Arches has a good black cover stock, but it is very hard to get white ink to print exactly the way you want without multiple impressions. The real problem is that the ink needs to dry between impressions, but the paper can vary in size with the environment it is in on a daily basis making perfect registration nearly impossible.

Paul

I’ve found the Arches, although I like it better, is quite absorbent, and that black Stonehenge has a harder and less porous surface and sometimes works a little better — although there is still the probability of some environmentally inspired shape-shifting. Stonehenge also comes in a grey……..db

thanks everybody! I really appreciate your input and will get to work experimenting!

Arches looks better with foiled White, even a double hit in white ink isn’t opaque enough.

French Paper Copmany Pop Tone has Black, Muscle tone, etc,

if you really cant double hit the job you could try white thermo powder over opaque white ink . caslon used to supply a “sea foam white ” .

▶ Assignment
Carry on the discussion of printing white ink on black paper from its last sentence onward.

▶ Information shown
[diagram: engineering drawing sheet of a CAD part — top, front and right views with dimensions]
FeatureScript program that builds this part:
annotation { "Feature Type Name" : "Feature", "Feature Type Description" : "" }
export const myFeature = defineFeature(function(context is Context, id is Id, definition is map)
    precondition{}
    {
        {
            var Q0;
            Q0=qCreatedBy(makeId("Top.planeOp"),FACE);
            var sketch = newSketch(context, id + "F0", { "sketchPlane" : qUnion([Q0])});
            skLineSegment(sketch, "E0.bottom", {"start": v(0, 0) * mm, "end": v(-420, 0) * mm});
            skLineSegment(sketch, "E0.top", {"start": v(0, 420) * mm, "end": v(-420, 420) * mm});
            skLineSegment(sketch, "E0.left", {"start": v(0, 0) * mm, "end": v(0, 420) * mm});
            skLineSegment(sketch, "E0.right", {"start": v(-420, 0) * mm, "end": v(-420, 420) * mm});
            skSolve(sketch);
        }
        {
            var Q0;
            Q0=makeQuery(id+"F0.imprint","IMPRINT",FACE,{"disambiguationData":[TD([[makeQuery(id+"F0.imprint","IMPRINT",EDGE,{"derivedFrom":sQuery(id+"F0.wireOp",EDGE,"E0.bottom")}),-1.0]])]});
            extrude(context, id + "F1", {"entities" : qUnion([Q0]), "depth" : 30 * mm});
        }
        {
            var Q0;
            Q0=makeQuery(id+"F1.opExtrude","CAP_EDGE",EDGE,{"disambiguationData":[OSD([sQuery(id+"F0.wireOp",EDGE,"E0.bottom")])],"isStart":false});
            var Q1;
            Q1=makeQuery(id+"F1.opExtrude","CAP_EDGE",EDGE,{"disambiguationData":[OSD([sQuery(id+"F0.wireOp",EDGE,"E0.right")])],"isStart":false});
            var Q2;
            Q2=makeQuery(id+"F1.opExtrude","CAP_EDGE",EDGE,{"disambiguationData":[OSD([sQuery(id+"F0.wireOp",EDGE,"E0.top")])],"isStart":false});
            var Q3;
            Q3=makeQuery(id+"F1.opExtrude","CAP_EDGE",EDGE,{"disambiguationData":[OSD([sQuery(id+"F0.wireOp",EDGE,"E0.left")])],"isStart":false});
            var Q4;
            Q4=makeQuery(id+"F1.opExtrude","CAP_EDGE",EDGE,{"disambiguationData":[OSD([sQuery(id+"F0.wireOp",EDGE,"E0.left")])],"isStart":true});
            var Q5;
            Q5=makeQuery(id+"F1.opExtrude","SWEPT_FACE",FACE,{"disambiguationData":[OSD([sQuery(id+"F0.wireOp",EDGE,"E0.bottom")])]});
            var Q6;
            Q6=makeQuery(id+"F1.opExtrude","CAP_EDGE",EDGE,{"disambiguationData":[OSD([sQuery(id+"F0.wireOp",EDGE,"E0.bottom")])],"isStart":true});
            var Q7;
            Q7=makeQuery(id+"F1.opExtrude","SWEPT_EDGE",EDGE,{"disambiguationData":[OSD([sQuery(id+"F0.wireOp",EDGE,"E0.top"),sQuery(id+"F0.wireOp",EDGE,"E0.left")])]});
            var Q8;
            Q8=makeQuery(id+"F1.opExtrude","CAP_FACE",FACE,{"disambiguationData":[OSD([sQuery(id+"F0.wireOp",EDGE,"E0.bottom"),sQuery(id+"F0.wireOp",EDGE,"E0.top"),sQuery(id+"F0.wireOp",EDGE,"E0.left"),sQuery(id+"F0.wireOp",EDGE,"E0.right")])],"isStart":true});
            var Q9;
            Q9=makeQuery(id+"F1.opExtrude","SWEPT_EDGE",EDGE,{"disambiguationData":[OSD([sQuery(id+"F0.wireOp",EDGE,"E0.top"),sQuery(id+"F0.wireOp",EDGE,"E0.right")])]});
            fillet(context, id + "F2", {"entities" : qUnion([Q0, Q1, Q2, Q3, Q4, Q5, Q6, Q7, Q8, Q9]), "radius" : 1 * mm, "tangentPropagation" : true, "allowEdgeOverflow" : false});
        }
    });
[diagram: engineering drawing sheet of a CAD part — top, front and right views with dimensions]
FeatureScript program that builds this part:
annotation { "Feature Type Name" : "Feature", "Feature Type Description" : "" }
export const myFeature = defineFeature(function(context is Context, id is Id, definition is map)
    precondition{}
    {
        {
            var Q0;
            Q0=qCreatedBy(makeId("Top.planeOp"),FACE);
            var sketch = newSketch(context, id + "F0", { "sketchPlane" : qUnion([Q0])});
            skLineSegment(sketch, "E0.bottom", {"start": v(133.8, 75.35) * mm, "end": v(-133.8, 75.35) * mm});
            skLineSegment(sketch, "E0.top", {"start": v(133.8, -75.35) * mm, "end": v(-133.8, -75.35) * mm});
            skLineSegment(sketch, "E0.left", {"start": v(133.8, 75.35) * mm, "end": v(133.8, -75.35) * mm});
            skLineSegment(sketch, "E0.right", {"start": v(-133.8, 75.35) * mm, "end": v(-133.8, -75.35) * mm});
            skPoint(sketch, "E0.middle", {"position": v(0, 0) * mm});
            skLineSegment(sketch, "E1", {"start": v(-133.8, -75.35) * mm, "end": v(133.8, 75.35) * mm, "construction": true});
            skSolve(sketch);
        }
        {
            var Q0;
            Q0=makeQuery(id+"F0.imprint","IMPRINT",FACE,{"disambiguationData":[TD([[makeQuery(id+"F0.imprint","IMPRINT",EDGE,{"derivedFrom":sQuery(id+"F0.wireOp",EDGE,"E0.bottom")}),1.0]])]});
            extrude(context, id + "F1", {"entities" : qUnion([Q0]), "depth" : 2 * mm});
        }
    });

▶ Exercise output
I believe Somerset do a black semi-cotton paper not heavyweight though-double hitting just about does it, maybe, the white doesn’t sing out, had to thicken it a bit with magnesium carbonate(ref to previous posts) with spot strong litho varnish, but tricky, very.

Black Rising Museum Board looks really, really nice when letterpress-printed. The magnesium carbonate, as mentioned above, does help in thickening up the ink, and a double-strike will give you a decent solid coating of white ink on the black Rising Museum, though it’s never going to be foil-stamp opaqueness. The downside, of course, is that fine detail (tiny print, etc) will look a bit bloated after a double strike.

I’ve used French Muscletone black (now Speckletone black — maybe they’re retiring this line?) to pretty good success with silvers and golds, but white has been so-so.

For greys, I’ve used Mohawk Loop Urban Gray and have been really pleased with it. It doesn’t punch like Lettra, but hey, what does?

I have some French Muscletone and Mohawk Urban gray in 130lb and 110lb, respectively, if you’d like me to send you some samples to experiment with.

Melissa,
I posted his a few months ago, it hold be helpful.